:: Reading text ::
(begin)
[erlang-questions] Bucket Sort

tonakai aykutsoysal@REDACTED
Fri May 22 02:03:42 CEST 2009


hi,
i've implement a concurrent bucket sort in erlang, but its kind of
slow (slower then the sequential version)
i think my mistake is that i first create the buckets, then i send
them to processes i spawned. Will it increase the speed if i send each
integer to processes rather then sending the list at the end? i am
thinking that will increase message-passing...

here is the code:

start2(List, N, Max) ->

    Buckets = sortbucket(
                dict:to_list(seqbucketsort:divide(List, N, Max))
        ),
    Pid_buckets = [{spawn(fun loop/0), Bucket} || {_,Bucket}<-Buckets],
    M = [rpc(P,B) || {P,B} <- Pid_buckets],
    lists:append(
        lists:sort(M)
    )
.

%%This is how i measure the time spend
timedstart(List, N, Max) ->
    statistics(runtime),
    statistics(wall_clock),
    start2(List,N,Max),
    {_, Time1} = statistics(runtime),
    {_, Time2} = statistics(wall_clock),
    io:format("Concurrent Bucket Sort Time =~p (~p) microseconds~n",

rpc(Pid, Request) ->
    Pid ! {self(), Request},
    receive
	{Pid, Response} ->
	    Response
    end.

loop() ->
    receive
	{From, List} ->
	    From ! {self(), lists:sort(List)}
    end.
(end)
Copy the Erlang bucket sort post from "[erlang-questions] Bucket Sort" to "will increase message-passing...", substituting "workers" for "processes".

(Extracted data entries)
(begin)
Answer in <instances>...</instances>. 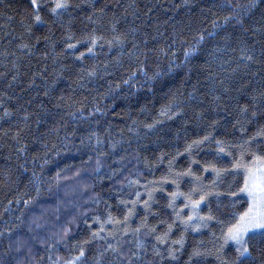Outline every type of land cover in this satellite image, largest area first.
I'll return each instance as SVG.
<instances>
[{
  "label": "trees",
  "instance_id": "1",
  "mask_svg": "<svg viewBox=\"0 0 264 264\" xmlns=\"http://www.w3.org/2000/svg\"><path fill=\"white\" fill-rule=\"evenodd\" d=\"M54 3L0 0V264H229L264 0Z\"/></svg>",
  "mask_w": 264,
  "mask_h": 264
},
{
  "label": "snow or ice",
  "instance_id": "2",
  "mask_svg": "<svg viewBox=\"0 0 264 264\" xmlns=\"http://www.w3.org/2000/svg\"><path fill=\"white\" fill-rule=\"evenodd\" d=\"M31 3L34 9H38L37 0H31ZM65 7H67V0H55L50 10L55 13L57 9ZM35 19L37 21L41 19L38 11ZM93 42H95L94 39ZM88 51H91V48ZM258 135H264V133H258ZM232 167L244 169L243 184L239 187L238 192L246 194L248 206L245 211L235 217V222L230 224L227 231L224 232L223 242L226 245L231 241L234 245L235 255L229 261V264H254L250 244L252 242H264V156L253 155L251 163L233 164ZM172 195L174 196L175 193ZM231 195L235 196L236 193H231ZM203 199L204 195H201L200 200ZM199 202V200L193 201V205L195 206ZM191 218L190 215L188 219L191 220ZM222 250L223 245L218 251ZM81 254H83V250H81ZM169 255H171V252ZM199 255V252L193 251L189 256V260L193 256Z\"/></svg>",
  "mask_w": 264,
  "mask_h": 264
},
{
  "label": "rangeland",
  "instance_id": "3",
  "mask_svg": "<svg viewBox=\"0 0 264 264\" xmlns=\"http://www.w3.org/2000/svg\"><path fill=\"white\" fill-rule=\"evenodd\" d=\"M229 242H231V241H229ZM232 243V242H231ZM233 244V243H232Z\"/></svg>",
  "mask_w": 264,
  "mask_h": 264
}]
</instances>
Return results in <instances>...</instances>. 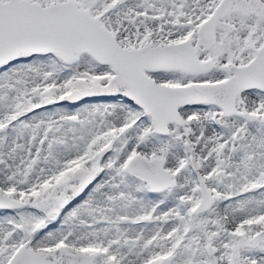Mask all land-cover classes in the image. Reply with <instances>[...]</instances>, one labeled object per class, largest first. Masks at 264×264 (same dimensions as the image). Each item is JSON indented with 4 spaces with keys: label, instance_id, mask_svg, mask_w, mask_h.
I'll use <instances>...</instances> for the list:
<instances>
[{
    "label": "snow or ice",
    "instance_id": "1",
    "mask_svg": "<svg viewBox=\"0 0 264 264\" xmlns=\"http://www.w3.org/2000/svg\"><path fill=\"white\" fill-rule=\"evenodd\" d=\"M0 264H264V0H0Z\"/></svg>",
    "mask_w": 264,
    "mask_h": 264
}]
</instances>
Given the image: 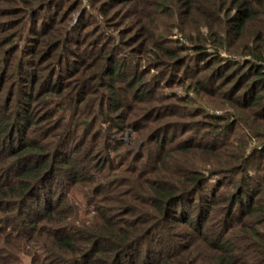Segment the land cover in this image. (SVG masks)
<instances>
[{"label":"trees","instance_id":"trees-1","mask_svg":"<svg viewBox=\"0 0 264 264\" xmlns=\"http://www.w3.org/2000/svg\"><path fill=\"white\" fill-rule=\"evenodd\" d=\"M67 1L0 0L5 264L21 238L42 248L35 264H264V0H97L104 34L83 17L69 28ZM171 83L226 114L181 124L201 107L179 109ZM113 120L156 147L152 162L137 156L142 176L118 170L126 191L102 171L120 147L102 132ZM83 181L94 214L70 220Z\"/></svg>","mask_w":264,"mask_h":264},{"label":"rangeland","instance_id":"rangeland-1","mask_svg":"<svg viewBox=\"0 0 264 264\" xmlns=\"http://www.w3.org/2000/svg\"><path fill=\"white\" fill-rule=\"evenodd\" d=\"M96 2L97 0H68L66 3L67 5L66 13H68V16H69V21H68L69 28H75L78 25L81 17H83L82 18V20L84 21L83 25L85 26V24H87L86 22L90 24L88 25V28H87L89 30L88 32H95L100 27L99 32L101 34H104L99 24L97 25H95V23L92 24L91 16H89V13H88L90 12V10H92V7L95 5ZM83 9H88L86 10L87 11L86 14L82 13ZM107 20H111V17L108 18ZM16 53L20 54V49H18ZM153 71H154L153 68L148 66L146 70L144 71V73L149 76L154 73ZM169 85H170L169 87H165L163 89V93L166 95L175 94L177 97H181L178 100L176 99L172 101L173 104H175L179 109H182L181 107H183L184 104H186L185 102L183 103L182 100H185L186 98H188L189 100L191 99L192 104L201 107V109L203 110L201 111L200 109L199 111H196L197 113H195V115H193V117L191 118L182 117V119H177L179 120L181 124L182 123L189 124L191 120H192L191 122H193L195 119L198 120L199 112H208V113L214 112L216 114L224 113L218 105L219 102L214 100V102L211 101L212 105L208 104L206 100L204 99L203 95H197L191 89L186 91L184 90V88H182V85L173 84V83ZM98 92H103V89L97 87V89L93 91V93H95L96 96ZM207 100L210 101L209 98H207ZM126 105L128 106L127 103ZM130 109L131 108H124L122 112L124 114L127 112H131ZM162 120H167V119L164 118ZM128 124L129 123L128 122L126 123V121L124 123L122 122L115 123V120H113L109 122L110 128L109 126L107 127L104 122L102 126V132L108 138L107 145L110 144L111 142L109 138L113 140H118V144L120 145L119 149L116 150V152L115 151L110 152L107 148L104 149L103 151L104 152L103 156H108V161H110V165L108 166L109 168H106V162L104 161L102 162V168L104 165V168L102 170L103 173H104V170H106L108 173L111 172L112 175L118 177L119 181L117 182L116 190L126 191L128 190V187H129L125 185L126 184L125 180L127 179V177H123L122 175H120L118 170H120V172L124 171L125 176H128L126 175V170H128L129 172L139 171V174H140L139 176H142L143 171L140 166V158L136 160L137 156H141L140 153L142 152V157L144 156L143 160H145V155L148 154V159L150 156L149 162H152L153 156L155 155V152H156V149H155L156 147L154 146L152 142L150 144L146 142V146L144 145L145 147L143 146L144 148L141 149V144L145 140L147 133H148V131H145L144 127H140L143 125L141 124L137 125L139 126L138 128L132 129L129 127ZM185 126L180 125L179 129L172 131V134L174 135L172 139L173 141L175 140L179 141L181 140V138H183V136H185L186 131L185 132L183 131V129L185 130L186 128ZM191 131L197 133V135H200L202 129L199 131L198 130L196 131V129H192L190 130V132ZM238 132H239V129L235 128L232 133H238ZM194 138L196 140V137ZM2 146L4 147L3 152H5V146L0 145L1 148ZM1 154L2 153H0V155ZM100 158H99V155H95L93 163L95 161L97 163ZM147 162L148 160H146V163ZM147 164H150V163H147ZM130 168H135V170L130 171L129 170ZM136 168H138V170H136ZM130 176H133V175L131 174ZM109 178H110V175L103 174V179H99V182H102V183L107 182V180L109 181ZM113 180L115 179H111V182ZM95 186L96 185L93 183L87 184V182H84V181L80 183H74L72 189L68 193V198H70V201L73 207L71 211L72 215L69 216L70 220L71 218L73 219L74 217L77 221H81L88 217L93 216L94 214L93 205L92 203H88L86 201L85 196L87 195L88 191H91L92 188ZM100 197H101V194H98L97 192L98 202H99ZM13 245L14 247L13 246L8 247V249L10 248V250L13 251V253H15V257H13L14 260L12 264H35L33 258L36 255H42V248L37 245L35 246L34 242L31 243L28 239H22V238L17 239L16 241H13ZM0 248L1 249L5 248L4 240L2 238L0 239ZM3 256L4 254L0 253V264H5L6 262V260L3 259ZM7 262L8 264H11V262L9 261Z\"/></svg>","mask_w":264,"mask_h":264}]
</instances>
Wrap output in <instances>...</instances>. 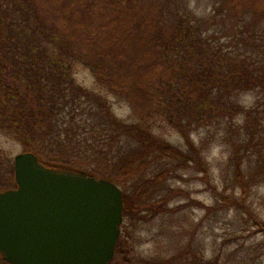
(end)
:: Full answer ::
[erlang-questions] Bucket Sort

tonakai aykutsoysal@REDACTED
Fri May 22 02:03:42 CEST 2009


hi,
i've implement a concurrent bucket sort in erlang, but its kind of
slow (slower then the sequential version)
i think my mistake is that i first create the buckets, then i send
them to workers i spawned. Will it increase the speed if i send each
integer to workers rather then sending the list at the end? i am
thinking that will increase message-passing...